Liebe Seniorinnen und Senioren,

tagtäglich müssen wir aus den Nachrichten erfahren, wie sich die Zahlen der mit dem Covid-Virus angesteckten Menschen erhöht. Auch wenn es in unserem Seniorenzentrum St. Elisabeth noch keinen positiven Fall gibt, macht diese Tatsache mir und sicher auch Ihnen allen Angst. Wir stehen unter Fremdbestimmung, die Besuche und das öffentliche Leben werden wieder eingeschränkt und Unbehagen macht sich breit.

Wie können wir diese unangenehme Situation annehmen und aushalten?

Ich habe in meinem Leben so oft erlebt, dass alles, was ich als Gottes Weg angenommen habe, sich auch unter schwierigsten Bedingungen, in Wohlgefallen aufgelöst hat. Wohlgefallen nicht in dem Sinn, dass dieser Virus plötzlich verschwindet, sondern dass wir das HEUTE annehmen können ohne Bitterkeit.

Liebe Seniorinnen und Senioren. Bringen Sie Ihre Angst und Ihre Sehnsucht nach Nähe vor Gott im Gebet. Ja, werfen Sie sich Jesus buchstäblich in die Arme und sagen Sie jeden Tag: „Jesus, ich vertraue auf Dich!“ Schon dieses kleine Gebet kann helfen, dass unser Herz ruhig wird, tiefer Frieden sich breit macht und wir uns nicht mehr so in die Enge getrieben fühlen.

Suchen Sie sich jeden Tag Momente oder Situationen, für die Sie Gott dankbar sein können. Das kann ein gut gemeintes Lächeln sein, ein nettes Gespräch oder auch die Natur im Garten, die sich jetzt ja in wunderbaren Herbstfarben zeigt. Freuen Sie sich, wenn die Sonne scheint oder über ein bezauberndes Abendrot. Das sind kleine Aufmunterungen die, wenn wir dafür danken, zu friedlichen Momenten in unserem Herzen werden können. Nutzen Sie Telefongespräche, um mit Ihren Lieben in Verbindung zu treten und helfen Sie sich gegenseitig – so gut es geht.

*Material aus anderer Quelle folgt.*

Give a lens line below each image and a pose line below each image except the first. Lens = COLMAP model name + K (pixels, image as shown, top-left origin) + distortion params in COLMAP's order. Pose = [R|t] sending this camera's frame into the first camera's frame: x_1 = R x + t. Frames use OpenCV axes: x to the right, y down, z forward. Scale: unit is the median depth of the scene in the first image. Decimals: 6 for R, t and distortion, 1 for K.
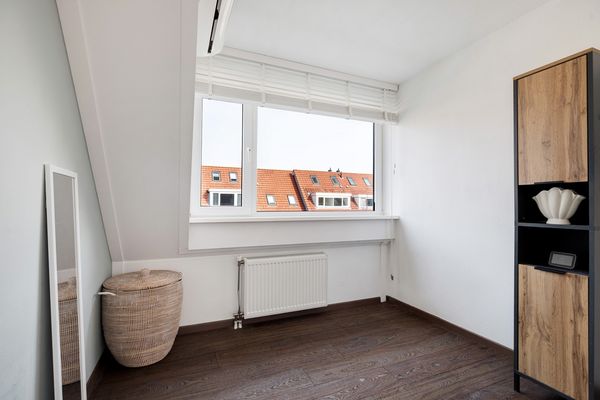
lens RADIAL K [[276.5, 0, 300.0], [0, 276.5, 200.0], [0, 0, 1]] dist [-0.000379, -0.000103]
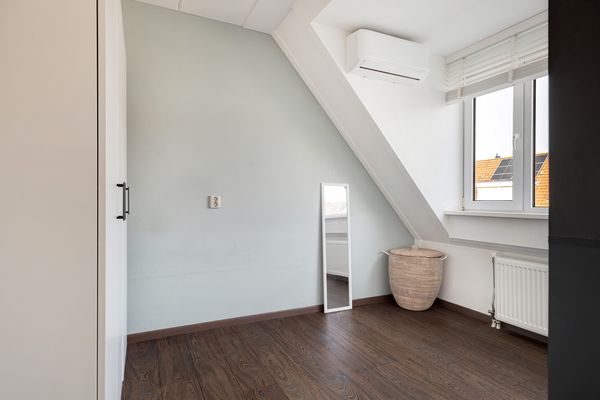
lens RADIAL K [[331.5, 0, 300.0], [0, 331.5, 200.0], [0, 0, 1]] dist [0.004747, 0.000912]
pose [[0.049473, -0.003870, -0.998768, 0.888459], [0.019082, 0.999814, -0.002929, 0.011957], [0.998593, -0.018913, 0.049537, 0.274761]]
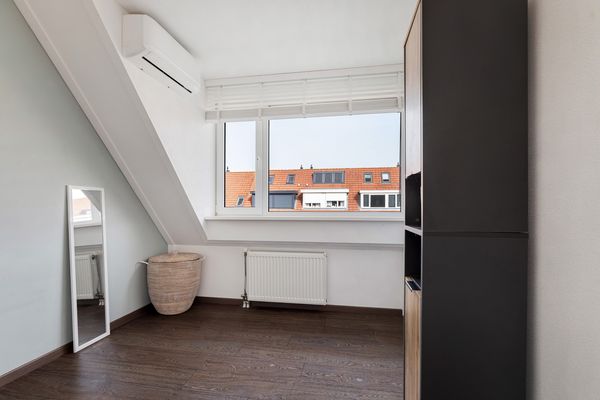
lens RADIAL K [[282.7, 0, 298.5], [0, 282.7, 204.9], [0, 0, 1]] dist [-0.001352, -0.000191]
pose [[0.838311, -0.008892, -0.545120, 0.645946], [0.015526, 0.999851, 0.007568, 0.007877], [0.544971, -0.014808, 0.838324, 0.091627]]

Ich glaube ganz fest, dass wir als dankbare Menschen mit dieser besonderen Situation besser klar kommen. Gott ist immer auf unserer Seite, er nimmt uns unsere Zweifel und unsere Verzweiflung ab und will, dass wir jeden Tag die wunderbaren Geschenke seiner Liebe wahrnehmen in den kleinsten Dingen und dass unser Leben so schön wie möglich wird.

Das Pflegepersonal und die Heimleitung tun ihr Möglichstes, damit Ihr Tag so schön wie möglich wird. Bitte halten Sie alle zusammen und helfen Sie sich gegenseitig. Ich bitte um Ihr Verständnis, dass viele Termine, die Abwechslung in Ihren Tag gebracht haben, ausfallen müssen. Diese freie Zeit können Sie sinnvoll nutzen und vielleicht mal wieder ein Buch lesen oder sich dem so dringenden Rosenkranzgebet für die Heilung der Welt widmen.

Sie dürfen sicher sein, dass ich jeden Tag mit Ihnen allen bete und Sie in jede Heilige Messe mit hineinnehme.

Machen wir alle das Beste aus dieser Situation!

Lassen Sie uns trotzdem oder gerade deswegen dankbare Menschen sein!

Gott lässt uns NIE allein!

Ich grüße und segne Sie alle aus dem Pfarrhaus.